Tua Tagovailoa’s decision to go to the NFL and potentially become a millionaire was not the moment of celebration it is for most players. It was the end of an emotionally exhausting stretch of time, one that could only be solved by his faith.

The wear and tear of the last month, when Alabama’s superstar quarterback was tasked with deciding to enter the 2020 NFL Draft or stay at the University of Alabama, showed on Tagovailoa and his family as he announced that he would go to the NFL.

Tagovailoa’s time at Alabama clearly impacted him, as he thanked everyone from academic advisors to medical staff to media relations personnel and all of his teammates, “starting lineup to scout team.”

Those moments made this decision agonizing for him and his family.

“It was just a hard decision all around,” Tagovailoa said. “We prayed a lot about it.

“We seeked guidance from a good amount of pastors. My dad is really good friends with Pastor Chris from Church of the Highlands. I got to seek counsel from my pastors back home.”

Tagovailoa’s strong feelings for UA make sense, given what transpired since he got to campus as the wunderkind five-star prospect from Ewa Beach, Hawaii.

“My three years at the University of Alabama have been the epitome of a roller coaster,” Tagovailoa said. “I’ve had a fair share of many ups and a handful of downs. I couldn’t be happier to know that with all the success and failures I’ve had here at the university, it has prepared me for life in general. I can’t express how grateful I am to have attended the greatest school in college. But the biggest thing I remember with my time, here are the memories that I’ve made with all my friends, family, and loved ones.

“My love for the University of Alabama, our coaches, our fans, and my teammates has made this especially hard for me.”

The ride started with nothing but ups, as he dazzled in garbage time behind Jalen Hurts just to come through on the biggest of stages: as a halftime substitute in the national championship game, ultimately winning the title on a second-and-26 touchdown pass that is forever etched into college football history.

The downs — injuries — were quick to strike in what were still dazzling sophomore and junior seasons.

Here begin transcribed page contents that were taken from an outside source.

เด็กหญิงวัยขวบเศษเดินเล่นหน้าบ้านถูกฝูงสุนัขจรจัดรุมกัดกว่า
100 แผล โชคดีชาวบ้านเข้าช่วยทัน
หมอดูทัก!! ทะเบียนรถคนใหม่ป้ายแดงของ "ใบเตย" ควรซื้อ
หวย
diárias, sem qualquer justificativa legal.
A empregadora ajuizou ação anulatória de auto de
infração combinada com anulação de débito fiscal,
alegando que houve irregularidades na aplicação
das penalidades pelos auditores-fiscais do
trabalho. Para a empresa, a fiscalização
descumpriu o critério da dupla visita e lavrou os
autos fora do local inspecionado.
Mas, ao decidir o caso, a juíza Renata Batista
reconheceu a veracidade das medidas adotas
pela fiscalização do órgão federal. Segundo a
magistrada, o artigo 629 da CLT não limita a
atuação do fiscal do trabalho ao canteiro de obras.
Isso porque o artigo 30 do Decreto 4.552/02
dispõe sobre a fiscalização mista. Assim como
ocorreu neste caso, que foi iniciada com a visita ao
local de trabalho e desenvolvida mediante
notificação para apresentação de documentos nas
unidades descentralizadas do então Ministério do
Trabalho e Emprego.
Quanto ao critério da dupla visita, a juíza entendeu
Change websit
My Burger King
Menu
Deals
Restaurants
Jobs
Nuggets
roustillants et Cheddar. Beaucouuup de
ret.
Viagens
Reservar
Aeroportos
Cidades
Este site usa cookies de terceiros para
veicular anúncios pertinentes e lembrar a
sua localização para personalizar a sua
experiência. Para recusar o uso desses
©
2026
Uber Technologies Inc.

Two ankle surgeries and a hip surgery robbed him of time in what is already a record-setting career, as he exits with the school’s career passing touchdowns record (and many others) in hand.

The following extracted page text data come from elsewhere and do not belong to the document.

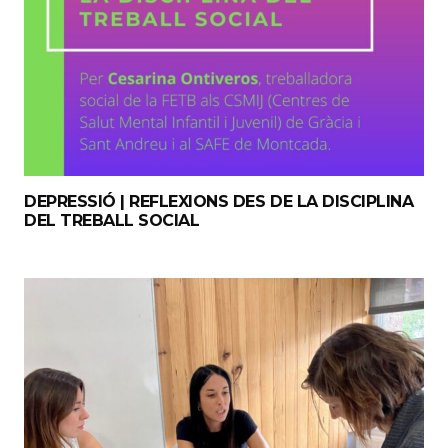
DEPRESSIÓ | REFLEXIONS DES DE LA DISCIPLINA
DEL TREBALL SOCIAL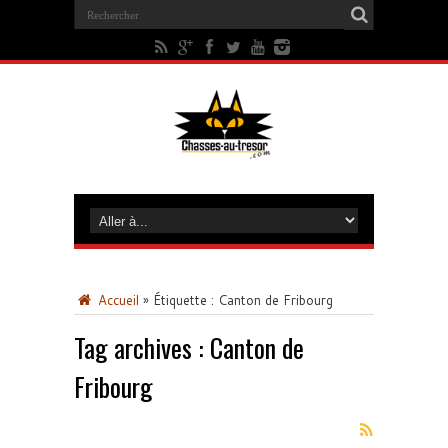
Accueil
»
Étiquette :
Canton de Fribourg
Tag archives :
Canton de
Fribourg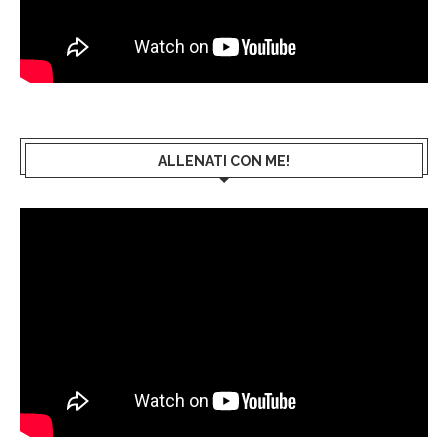
ALLENATI CON ME!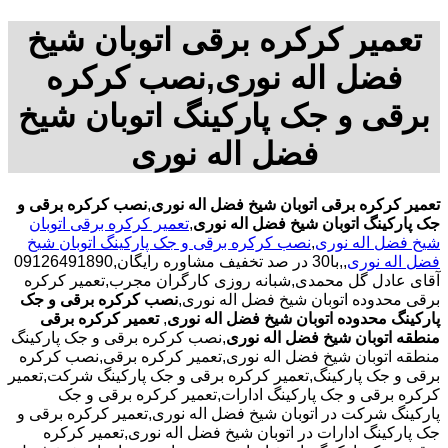
تعمیر کرکره برقی اتوبان شیخ
فضل اله نوری,نصب کرکره
برقی و جک پارکینگ اتوبان شیخ
فضل اله نوری
تعمیر کرکره برقی اتوبان شیخ فضل اله نوری
,
نصب کرکره برقی و
جک پارکینگ اتوبان شیخ فضل اله نوری
,
تعمیر کرکره برقی اتوبان
شیخ فضل اله نوری
,
نصب کرکره برقی و جک پارکینگ اتوبان شیخ
فضل اله نوری
,,با30 در صد تخفیف مشاوره رایگان,09126491890
آقای عادل گل محمدی,شبانه روزی کارگران مجرب,تعمیر کرکره
برقی محدوده اتوبان شیخ فضل اله نوری,
نصب کرکره برقی و جک
پارکینگ محدوده اتوبان شیخ فضل اله نوری
,
تعمیر کرکره برقی
منطقه اتوبان شیخ فضل اله نوری
,نصب کرکره برقی و جک پارکینگ
منطقه اتوبان شیخ فضل اله نوری,تعمیر کرکره برقی,نصب کرکره
برقی و جک پارکینگ,تعمیر کرکره برقی و جک پارکینگ شرکت,تعمیر
کرکره برقی و جک پارکینگ ادارات,تعمیر کرکره برقی و جک
پارکینگ شرکت در اتوبان شیخ فضل اله نوری,تعمیر کرکره برقی و
جک پارکینگ ادارات در اتوبان شیخ فضل اله نوری,تعمیر کرکره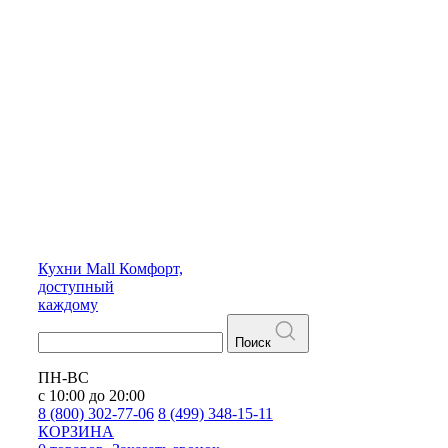
Кухни
Mall
Комфорт,
доступный
каждому
Поиск
ПН-ВС
с 10:00 до 20:00
8 (800) 302-77-06
8 (499) 348-15-11
КОРЗИНА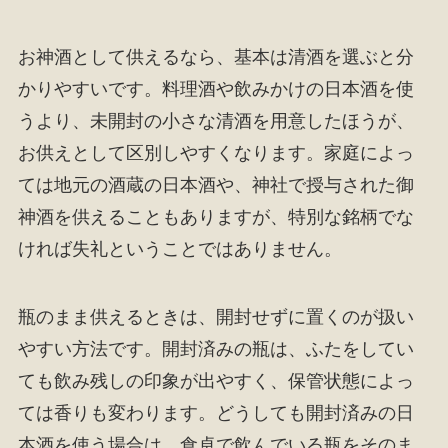
お神酒として供えるなら、基本は清酒を選ぶと分
かりやすいです。料理酒や飲みかけの日本酒を使
うより、未開封の小さな清酒を用意したほうが、
お供えとして区別しやすくなります。家庭によっ
ては地元の酒蔵の日本酒や、神社で授与された御
神酒を供えることもありますが、特別な銘柄でな
ければ失礼ということではありません。
瓶のまま供えるときは、開封せずに置くのが扱い
やすい方法です。開封済みの瓶は、ふたをしてい
ても飲み残しの印象が出やすく、保管状態によっ
ては香りも変わります。どうしても開封済みの日
本酒を使う場合は、食卓で飲んでいる瓶をそのま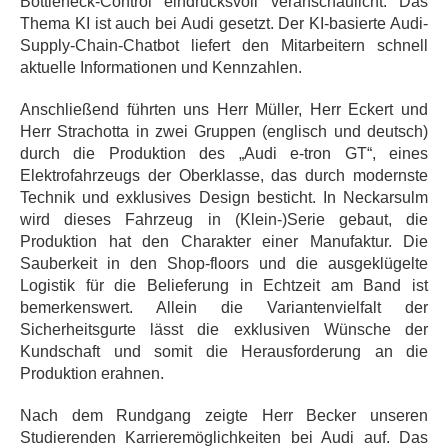
Bottleneck-Control eindrucksvoll veranschaulicht. Das
Thema KI ist auch bei Audi gesetzt. Der KI-basierte Audi-
Supply-Chain-Chatbot liefert den Mitarbeitern schnell
aktuelle Informationen und Kennzahlen.
Anschließend führten uns Herr Müller, Herr Eckert und
Herr Strachotta in zwei Gruppen (englisch und deutsch)
durch die Produktion des „Audi e-tron GT“, eines
Elektrofahrzeugs der Oberklasse, das durch modernste
Technik und exklusives Design besticht. In Neckarsulm
wird dieses Fahrzeug in (Klein-)Serie gebaut, die
Produktion hat den Charakter einer Manufaktur. Die
Sauberkeit in den Shop-floors und die ausgeklügelte
Logistik für die Belieferung in Echtzeit am Band ist
bemerkenswert. Allein die Variantenvielfalt der
Sicherheitsgurte lässt die exklusiven Wünsche der
Kundschaft und somit die Herausforderung an die
Produktion erahnen.
Nach dem Rundgang zeigte Herr Becker unseren
Studierenden Karrieremöglichkeiten bei Audi auf. Das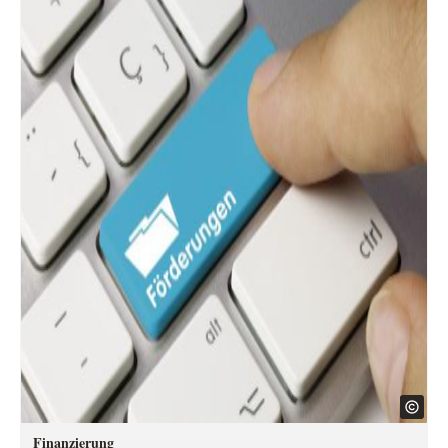
Finanzierung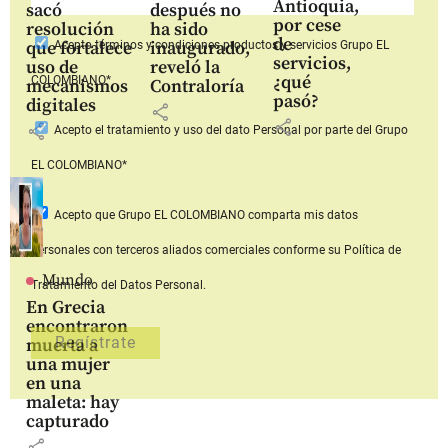
Antioquia,
sacó
después no
por cese
resolución
ha sido
de
que fortalece
inaugurado,
Acepto
términos y condiciones productos y servicios
Grupo EL
servicios,
uso de
reveló la
¿qué
COLOMBIANO*
mecanismos
Contraloría
pasó?
digitales
share
share
share
Acepto
el tratamiento y uso del dato Personal
por parte del Grupo
EL COLOMBIANO*
Acepto que Grupo EL COLOMBIANO
comparta mis datos
personales con terceros aliados comerciales
conforme su Política de
Mundo
Tratamiento del Datos Personal.
En Grecia
encontraron
muerta a
una mujer
en una
maleta: hay
capturado
share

As Tagovailoa departs, UA coach Nick Saban will remember him as a person just as much as the quarterback.

“Tua has probably had as much of an impact on our program here. He’s got a great character and he’s great leader,” Saban said. “He’s done a wonderful job in the classroom. There’s a spirit about him that has impacted myself and everybody around him in a very, very positive way. He’s had great accomplishments on the field, but you probably don’t really fully understand the significance of the contributions that he’s made off the field with his teammates, and the people who are around him every day.”

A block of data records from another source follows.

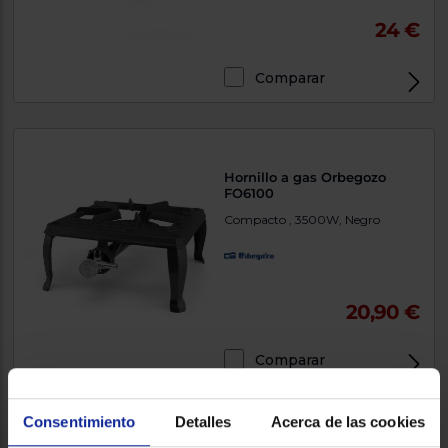
24 €
Comparar
Hornillo a gas Orbegozo
FO6100
Compacto , 3500W, Negro
20,90 €
Comparar
Consentimiento
Detalles
Acerca de las cookies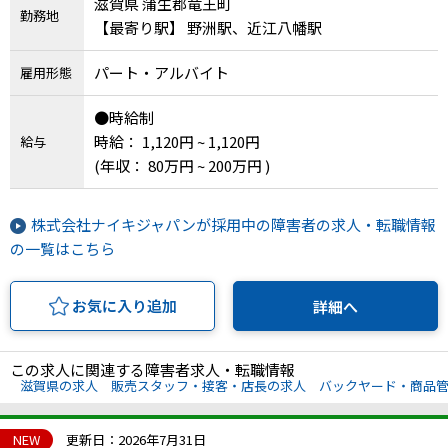
滋賀県 蒲生郡竜王町
勤務地
【最寄り駅】 野洲駅、近江八幡駅
パート・アルバイト
雇用形態
●時給制
時給： 1,120円 ~ 1,120円
給与
(年収： 80万円 ~ 200万円 )
株式会社ナイキジャパンが採用中の障害者の求人・転職情報
の一覧はこちら
お気に入り追加
詳細へ
この求人に関連する障害者求人・転職情報
滋賀県の求人
販売スタッフ・接客・店長の求人
バックヤード・商品
NEW
更新日：2026年7月31日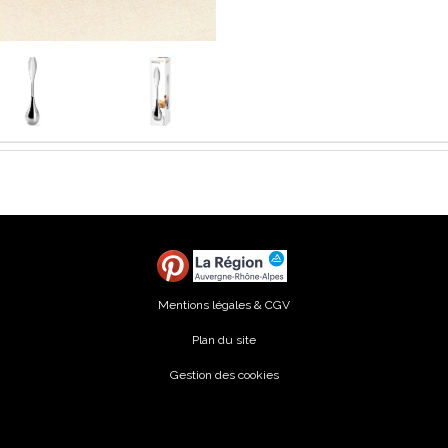
Mentions légales & CGV
Plan du site
Gestion des cookies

Although he will not be on its field as a player again, Tagovailoa is far from gone from UA. Saban said Tagovailoa is on track to graduate, needed 17 credits to earn his degree. Tagovailoa also pointed out his family is not leaving the program, with his younger brother Taulia to continue his UA career in 2020.

“I plan to stay close to the university and always be a part of Alabama,” Tagovailoa said.